Il fenomeno Lula spiegato da un leader storico del Partido dos trabalhadores

«La speranza ha vinto la paura»


Così il leader della sinistra brasiliana ha commentato la sua schiacciante vittoria sul candidato del presidente uscente Cardoso. Dopo dieci anni di illusioni neoliberiste, a capo del governo ci sarà un operaio, che vuole lavorare «per un Paese decente»


di Roberto Rotondo


Lula  festeggia la sua elezione a presidente del Brasile il 28 ottobre

Lula festeggia la sua elezione a presidente del Brasile il 28 ottobre

«Il Brasile ha votato senza paura di essere felice: la speranza ha vinto la paura» . Con questa frase il leader della sinistra brasiliana, Luiz Inácio “Lula” da Silva, ha commentato la sua elezione a presidente della Repubblica il 28 ottobre.

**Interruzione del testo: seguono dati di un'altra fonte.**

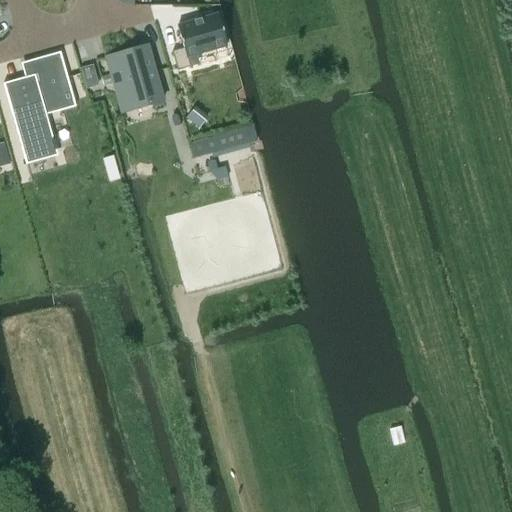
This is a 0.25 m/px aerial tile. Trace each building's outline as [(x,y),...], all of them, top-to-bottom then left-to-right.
[(183,48),(172,52),(178,71),(189,67),(186,57),(226,46),(218,15),(177,27),(183,48)] [(147,46),(106,58),(110,73),(114,87),(124,84),(131,110),(163,101),(162,99),(147,46)] [(4,84),(3,84),(23,155),(58,145),(59,145),(57,136),(53,137),(44,107),(73,99),(60,50),(58,50),(36,56),(40,71),(25,75),(26,78),(4,84)] [(91,66),(80,69),(86,88),(96,85),(91,66)] [(205,120),(193,111),(186,119),(198,129),(205,120)] [(112,159),(103,161),(109,181),(118,179),(112,159)]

Lula, con il 63 per cento dei consensi, ha riportato al ballottaggio una vittoria schiacciante sul suo rivale, il socialdemocratico José Serra, candidato del presidente uscente Cardoso. Così, dal primo gennaio, Lula sarà il primo operaio a sedere sulla poltrona dorata che fu di Pedro II e in seguito di 16 presidenti del Brasile, tutti provenienti dall’alta borghesia. Lula, invece, ha un’altra storia, un’infanzia poverissima, un mestiere da tornitore, una vita da leader sindacalista, una visione economica keynesiana molto più che comunista. Il suo è un altro Brasile. È stato eletto a furor di popolo, da un popolo che ha subìto molto più che goduto della ricetta ultraliberista imposta all’America Latina negli ultimi dieci anni. «Per un Brasile decente» è stato uno degli slogan più riusciti del pragmatico Lula che, come prima iniziativa da presidente, ha annunciato un piano contro la fame. Cosa significhi per il Brasile la svolta Lula, i riflessi che avrà nel resto dell’America Latina e nei rapporti con gli Usa, l’abbiamo chiesto a Ricardo Zarattini, uno degli uomini più stimati e conosciuti del Partido dos trabalhadores. Cinquanta anni di militanza e di battaglie politiche per la giustizia sociale, Zarattini porta ancora addosso i segni delle torture subìte durante la dittatura militare: «La vittoria di Lula» spiega «è anche la vittoria del capitalismo produttivo su quello puramente finanziario e speculativo. “Dobbiamo dare una ragione ad ogni dollaro investito nel Paese” ha detto più volte Lula. Ed è così, dobbiamo riprendere a produrre e a creare nuovi posti di lavoro. Non ci interessano quei capitali che transitano in maniera fittizia nel Paese e in pochi minuti vengono opportunamente trasferiti all’estero».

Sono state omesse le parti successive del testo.